Professor Mallard was appointed the university’s first Professor of Medical Physics in 1965 and was influential in championing PET scanning technology and led the drive to bring a facility to the granite city.
He drove forward a national fundraising campaign to pay for a building next to Woodend Hospital to house a second-hand scanner.
The old facility has since been replaced by the state-of-the-art John Mallard PET Centre at Aberdeen Royal Infirmary.
He has been widely celebrated across the city and was awarded an OBE in 1992, the same year he retired from the university.
Prof Mallard was also awarded the Freedom of the City of Aberdeen in 2004 for his pioneering work in medical imaging.
Those who worked with him paid tribute to the “pioneer” whose legacy lives on through the MRI technology that is used daily around the world.
Professor Siladitya Bhattacharya, Head of the University of Aberdeen’s School of Medicine, Medical Sciences and Nutrition, said: “We are deeply saddened to learn of the passing of Professor John Mallard who, along with his team helped change the face of medical imaging.
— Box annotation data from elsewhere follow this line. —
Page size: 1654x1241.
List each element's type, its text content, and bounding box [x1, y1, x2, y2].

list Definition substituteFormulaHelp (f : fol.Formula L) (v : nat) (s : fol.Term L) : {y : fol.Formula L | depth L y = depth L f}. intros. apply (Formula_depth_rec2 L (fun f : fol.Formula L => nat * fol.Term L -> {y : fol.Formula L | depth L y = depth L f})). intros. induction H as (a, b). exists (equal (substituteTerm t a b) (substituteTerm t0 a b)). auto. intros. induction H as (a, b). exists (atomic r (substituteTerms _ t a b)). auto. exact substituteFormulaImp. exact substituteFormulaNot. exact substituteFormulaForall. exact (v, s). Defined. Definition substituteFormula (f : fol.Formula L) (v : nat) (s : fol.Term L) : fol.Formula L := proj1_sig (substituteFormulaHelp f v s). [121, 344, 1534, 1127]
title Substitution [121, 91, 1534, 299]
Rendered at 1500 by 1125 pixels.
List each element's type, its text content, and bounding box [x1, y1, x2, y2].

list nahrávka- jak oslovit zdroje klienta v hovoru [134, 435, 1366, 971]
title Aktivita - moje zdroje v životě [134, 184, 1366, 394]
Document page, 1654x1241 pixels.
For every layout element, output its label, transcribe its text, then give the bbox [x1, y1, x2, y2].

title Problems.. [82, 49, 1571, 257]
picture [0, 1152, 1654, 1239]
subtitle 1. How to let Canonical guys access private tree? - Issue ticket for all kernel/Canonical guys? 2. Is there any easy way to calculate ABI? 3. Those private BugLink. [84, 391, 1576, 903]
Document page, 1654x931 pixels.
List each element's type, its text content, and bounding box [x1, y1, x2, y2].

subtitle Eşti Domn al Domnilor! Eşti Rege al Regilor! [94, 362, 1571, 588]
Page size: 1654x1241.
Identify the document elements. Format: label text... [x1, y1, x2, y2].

“His legacy lives on through the technology that saves lives on a daily basis and we are proud that he carried out such ground-breaking work at the University of Aberdeen.
“Our thoughts are with his family at this time.”
Emeritus Professor Peter Sharp OBE, who worked for Professor Mallard and then became his successor, added: “Professor John Mallard played a major role in the development of Medical Physics, both here in the UK and abroad.
“Appointed as the first holder of the Chair in Medical Physics in Aberdeen – also the first such chair in Scotland – his tenacity and “can do” approach led to a remarkable series of developments in medical imaging, culminating in his group building the first whole-body clinical MRI machine.
“It is no understatement to say that hundreds of thousands of patients worldwide have benefited from his vision for medical imaging.”
Professor David Lurie, who worked under Professor Mallard and is now leading the next generation of MRI technology at the University of Aberdeen, said: “Professor John Mallard was a pioneer, leading light and world-recognised authority in Medical Physics who led the development of novel scanning technology that is still benefitting doctors and patients today.
“In the mid-1970s I worked in John Mallard’s department as a “summer student”.
“Then, in 1983, he appointed me as a postdoctoral researcher within the MRI team. Soon afterwards, he suggested that I work on free radical imaging, and that research eventually led to my own team’s work on Fast Field-Cycling imaging, which is still in progress today.
“There is no doubt that I owe my career to John Mallard, and I am extremely grateful to him for that.
“During the years that I worked for him, I found John Mallard to be a strict, very fair manager.
“When a memo from him appeared – this was long before email, I knew that there would be no question of an extension of any deadline, but equally his suggestions, or “commands”, were always pertinent and frequently paid scientific dividends.”